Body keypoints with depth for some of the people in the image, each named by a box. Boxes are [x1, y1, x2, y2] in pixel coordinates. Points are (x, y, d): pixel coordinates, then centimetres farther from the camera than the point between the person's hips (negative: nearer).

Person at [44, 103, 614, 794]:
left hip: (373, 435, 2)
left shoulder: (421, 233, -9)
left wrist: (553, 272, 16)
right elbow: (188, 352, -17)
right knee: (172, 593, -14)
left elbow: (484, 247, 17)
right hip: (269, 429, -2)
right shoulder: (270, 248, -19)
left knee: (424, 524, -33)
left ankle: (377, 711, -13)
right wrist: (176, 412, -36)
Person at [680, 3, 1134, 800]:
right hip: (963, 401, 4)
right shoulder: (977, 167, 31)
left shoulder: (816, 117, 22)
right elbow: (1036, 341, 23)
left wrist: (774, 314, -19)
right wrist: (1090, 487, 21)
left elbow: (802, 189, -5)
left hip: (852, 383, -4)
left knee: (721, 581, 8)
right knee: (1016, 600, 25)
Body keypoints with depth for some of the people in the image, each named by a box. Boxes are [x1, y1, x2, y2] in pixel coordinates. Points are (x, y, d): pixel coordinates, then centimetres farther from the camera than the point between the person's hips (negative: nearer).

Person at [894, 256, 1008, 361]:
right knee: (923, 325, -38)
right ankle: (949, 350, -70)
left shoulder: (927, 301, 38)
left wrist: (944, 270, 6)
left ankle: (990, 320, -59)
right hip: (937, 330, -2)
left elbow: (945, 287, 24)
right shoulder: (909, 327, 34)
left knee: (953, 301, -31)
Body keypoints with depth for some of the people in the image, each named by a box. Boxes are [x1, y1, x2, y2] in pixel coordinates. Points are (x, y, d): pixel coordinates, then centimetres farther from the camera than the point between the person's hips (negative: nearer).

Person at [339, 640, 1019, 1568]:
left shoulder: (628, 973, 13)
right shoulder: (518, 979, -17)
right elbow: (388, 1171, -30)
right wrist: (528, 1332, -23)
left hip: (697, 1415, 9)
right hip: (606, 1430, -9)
--------------------------------------------------
Lay out the lines that begin with the one containing "right knee: (172, 593, -14)" and end with the one containing "right hip: (937, 330, -2)", both included, as a numbered list, leaving out blank lines.

1. right knee: (172, 593, -14)
2. left elbow: (484, 247, 17)
3. right hip: (269, 429, -2)
4. right shoulder: (270, 248, -19)
5. left knee: (424, 524, -33)
6. left ankle: (377, 711, -13)
7. right wrist: (176, 412, -36)
8. Person at [680, 3, 1134, 800]:
9. right hip: (963, 401, 4)
10. right shoulder: (977, 167, 31)
11. left shoulder: (816, 117, 22)
12. right elbow: (1036, 341, 23)
13. left wrist: (774, 314, -19)
14. right wrist: (1090, 487, 21)
15. left elbow: (802, 189, -5)
16. left hip: (852, 383, -4)
17. left knee: (721, 581, 8)
18. right knee: (1016, 600, 25)
19. Body keypoints with depth for some of the people in the image, each named by a box. Boxes are [x1, y1, x2, y2] in pixel coordinates. Points are (x, y, d): pixel coordinates, then centimetres farther from the camera than the point between the person's hips (negative: nearer).
20. Person at [894, 256, 1008, 361]:
21. right knee: (923, 325, -38)
22. right ankle: (949, 350, -70)
23. left shoulder: (927, 301, 38)
24. left wrist: (944, 270, 6)
25. left ankle: (990, 320, -59)
26. right hip: (937, 330, -2)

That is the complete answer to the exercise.